* Required action: Apart from the pictures, everything in the lines below must be printed exactly.

* Data extract:
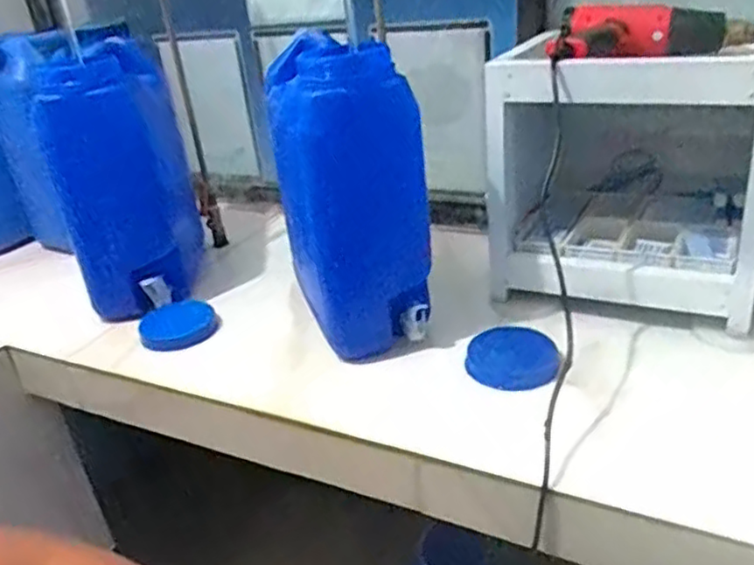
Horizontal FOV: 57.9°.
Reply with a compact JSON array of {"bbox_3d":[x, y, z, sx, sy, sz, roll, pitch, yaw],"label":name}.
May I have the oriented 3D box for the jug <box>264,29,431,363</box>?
[{"bbox_3d":[-0.043,-0.118,0.959,0.176,0.398,0.217,-13,28,-12],"label":"jug"}]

* Exercise response:
Horizontal FOV: 57.9°.
Reply with a compact JSON array of {"bbox_3d":[x, y, z, sx, sy, sz, roll, pitch, yaw],"label":name}.
May I have the oriented 3D box for the jug <box>264,29,431,363</box>?
[{"bbox_3d":[-0.043,-0.118,0.959,0.176,0.398,0.217,-13,28,-12],"label":"jug"}]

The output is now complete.